Introducing ‘Vector Calling Convention’
In VS2013 (download here), we have introduced a new calling convention known as ‘Vector Calling Convention’ but before we go on and introduce the new calling convention let us take a look at the lay of the land today.
There are multiple calling conventions that exist today, especially on x86 platform. The x64 platform has however been slightly blessed with only one convention. The following calling conventions are supported by the Visual C/C++ compiler (_cdecl, _clrcall, _stdcall, _fastcall and others) on x86. _cdecl is the default calling convention for C/C++ programs on x86. However x64 just uses the _fastcall calling convention.
The types __m64, __m128 and __m256 define the SIMD data types that fit into the 64-bit mmx registers, the 128-bit xmm registers, and the 256-bit ymm registers, respectively. The Microsoft compiler has partial support for these types today.
Let us take a look at an example to understand what this (i.e. partial support) really means:
Figure 1: arguments are passed by reference implicitly on x64.
Today on AMD64 target, passed by value vector arguments (such as __m128/__m256/) must be turned into a passed by address of a temporary buffer (i.e. $T1, $T2, $T3 in the figure above) allocated in caller’s local stack as shown in the figure above. We have been receiving increasing concerns about this inefficiency in past years, especially from game, graphic, video/audio, and codec domains. A concrete example is MS XNA library in which passing vector arguments is a common pattern in many APIs of XNAMath library. The inefficiency will be intensified on upcoming AVX2/AVX-512 and future processors with wider vector registers.
On X86, the convention is a little more advanced in which first 3 passed by value vector arguments will be passed in XMM0:XMM2 register. However, 4th or beyond vector argument is not allowed and will cause C2719 error. Developers today are forced to manually turn it into passed by reference argument to get around the limitation on X86.
How to make use of Vector Calling Convention?
The new calling convention focuses on utilizing vector registers for passing vector type arguments. With Vector Calling Convention the design consideration was to avoid creating a totally different convention and be compatible with existing convention for integer and floating point arguments. This design consideration was further extended to avoid changing the stack layout or dealing with padding and alignment. Please note, the vector calling convention is only supported for native amd64/x86 targets and further it does not apply to MSIL (/clr) target.
The new calling convention can be triggered in the following two ways:
_vectorcall: Use the new _vectorcall keyword to control the calling convention of specific functions. For example, take a look in the figure 2 below:
Figure 2: ‘__vectorcall’ denotes the use of Vector Calling Convention
- The other way vector calling convention can be used is if the /Gv compiler switch is specified. Using the /Gv compiler option causes each function in the module to compile as vectorcall unless the function is declared with a conflicting attribute, or the name of the function is main.

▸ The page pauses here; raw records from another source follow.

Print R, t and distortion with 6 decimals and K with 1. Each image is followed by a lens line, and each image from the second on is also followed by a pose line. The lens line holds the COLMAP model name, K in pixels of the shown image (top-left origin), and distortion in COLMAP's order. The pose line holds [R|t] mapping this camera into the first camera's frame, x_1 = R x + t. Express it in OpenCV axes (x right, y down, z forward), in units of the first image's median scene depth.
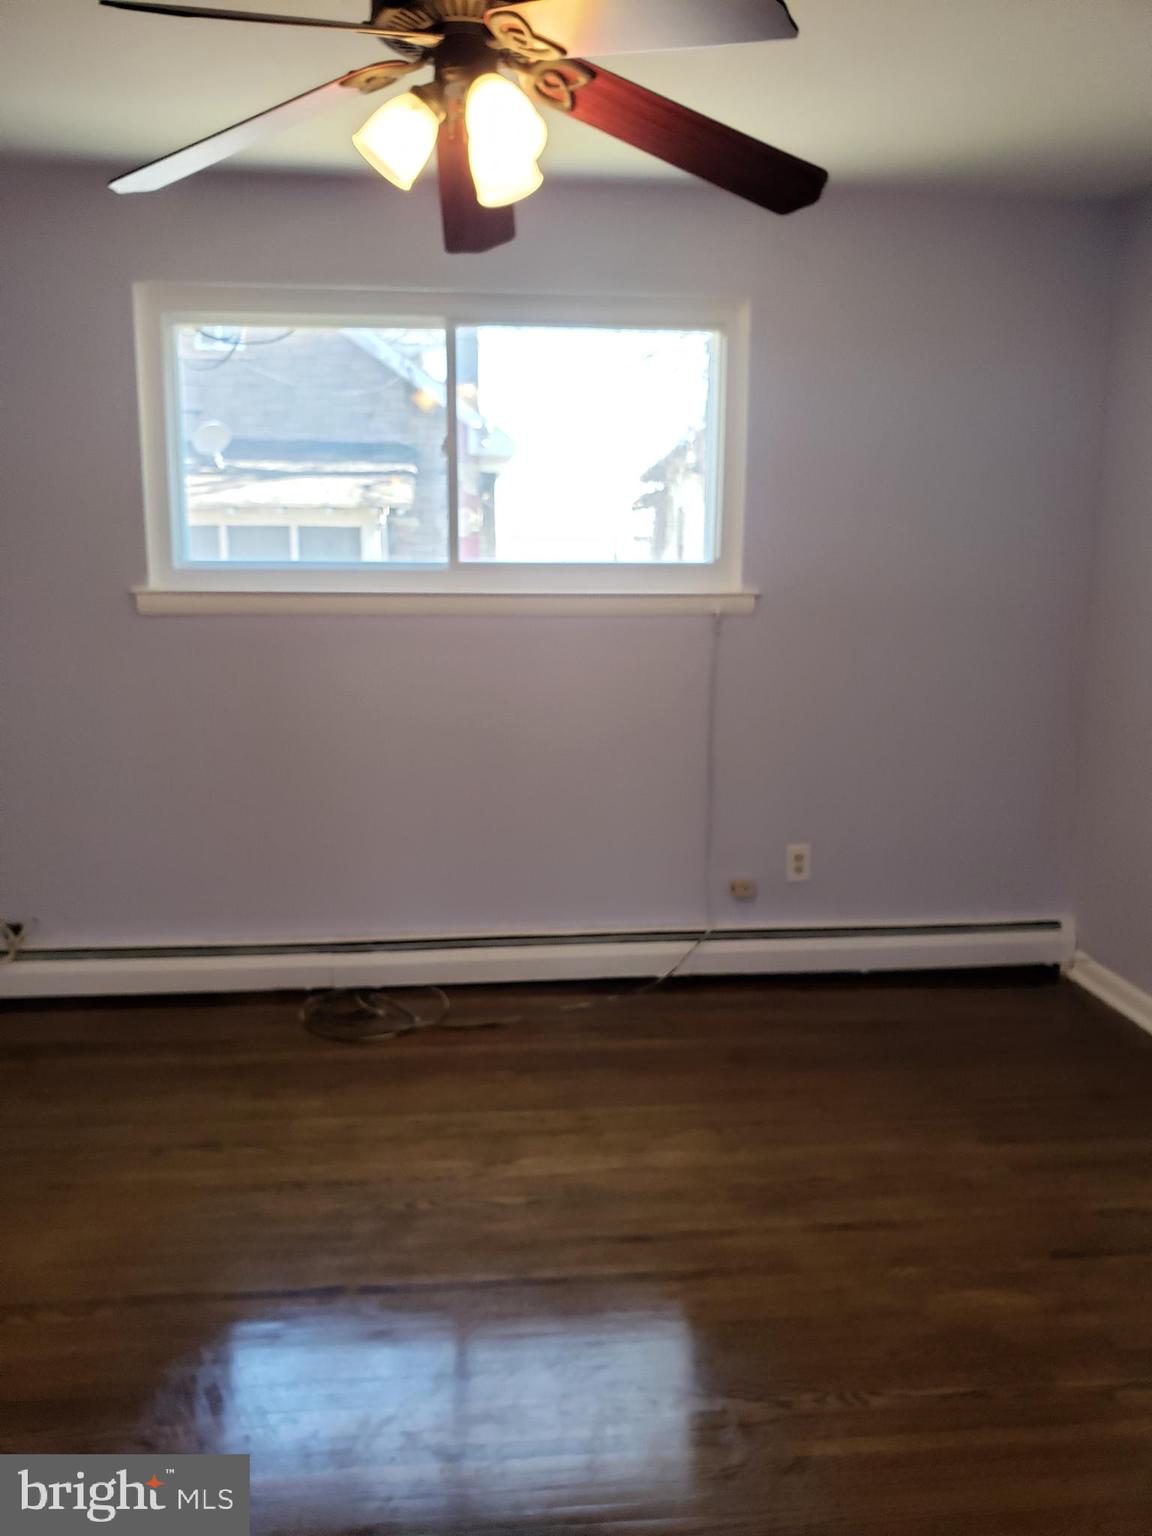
lens RADIAL K [[1193.5, 0, 577.9], [0, 1193.5, 791.4], [0, 0, 1]] dist [-0.029048, 0.003348]
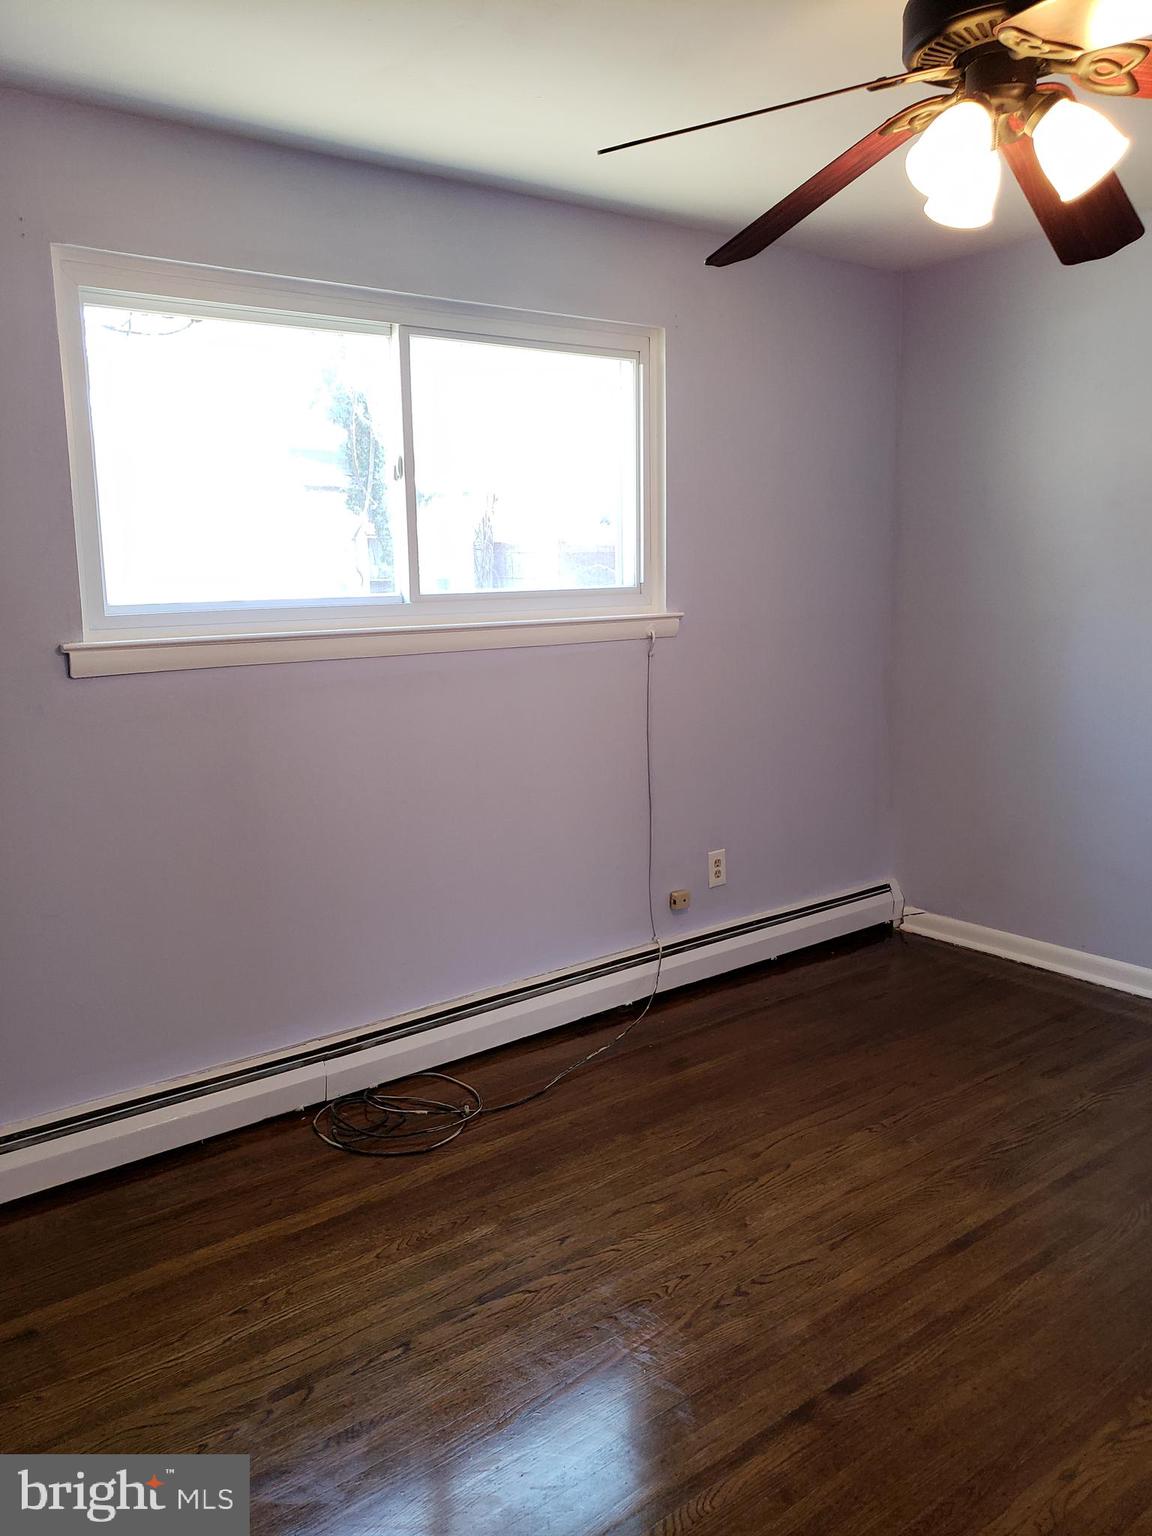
lens RADIAL K [[1186.0, 0, 574.0], [0, 1186.0, 750.8], [0, 0, 1]] dist [0.031332, 0.004538]
pose [[0.851315, -0.105582, 0.513921, -0.479639], [0.129304, 0.991550, -0.010485, -0.050705], [-0.508472, 0.075378, 0.857773, 0.174280]]
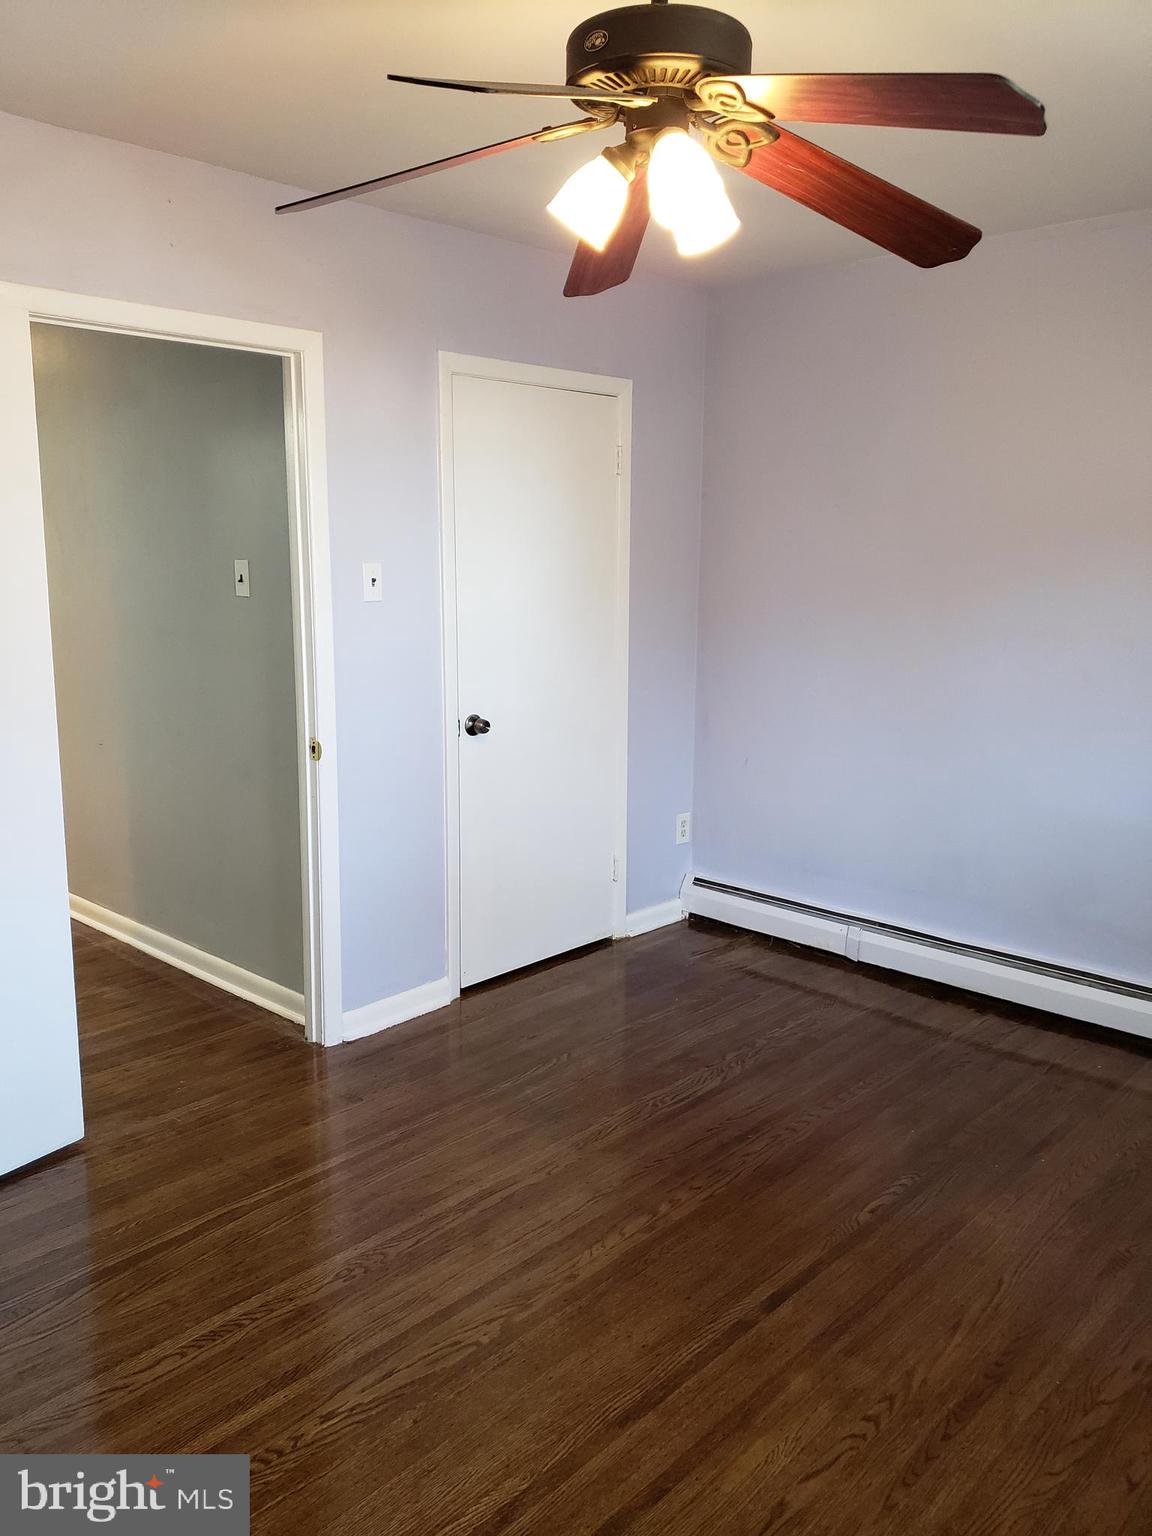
lens RADIAL K [[1195.3, 0, 554.9], [0, 1195.3, 721.4], [0, 0, 1]] dist [0.056989, -0.067016]
pose [[-0.764403, 0.096174, -0.637525, 0.345551], [-0.129811, 0.945605, 0.298295, -0.216037], [0.631536, 0.310775, -0.710339, 0.914596]]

In addition to SIMD data types, Vector Calling Convention can also be used for Homogeneous Vector Aggregate data-type (HVA) and Homogeneous Float Aggregate data-type (HFA). An HVA/HFA data-type is a composite type where all of fundamental data types of members that compose the type are the same and are of Vector or Floating Point data type. (__m128, __m256, float/double). An HVA/HFA data type can have at most four members. Some examples of what constitutes an HVA/HFA data type are listed below.
Figure 3: HVA/HFA examples
For both architectures (x86 and amd64), HVA/HFA arguments will be passed by value in vector registers if the unallocated volatile vector registers (XMM0:XMM5/YMM0:YMM5) is sufficient to hold the entire aggregate set. They will be otherwise passed via reference the same way as the existing convention. The return value of type HVA/HFA is returned via XMM0(/YMM0): XMM3(/YMM3), one register per element.
Vector Calling Convention /Disasm
Now that we understand a little about what Vector Calling Convention is really about. Let us take look at the disassembly with the use of Vector Calling Convention in the figure given below.
As you can see the ‘Disassembly’ generated as a result of using ‘Vector Calling Convention’ is simplified. The number of instructions with and without vector calling convention are displayed below.
In addition to the number of instructions saved, there is also the stack allocation (96 bytes, allocation of $T1, $T2 and $T3) saved by using vector calling convention which adds to the general goodness resulting in performance gains.
This blog should provide you an introduction to what Vector Calling Convention is all about. As you can observe, there is a lot of goodness in using this convention if you perform a lot of vector calculations in your code especially on the x64 platform. One quick way for validating the performance gain by using Vector Calling Convention for vector code without changing the source code is by using the /Gv compiler switch. At this point you should have everything you need to get started! Additionally, if you would like us to blog about some other compiler technology please let us know we are always interested in learning from your feedback.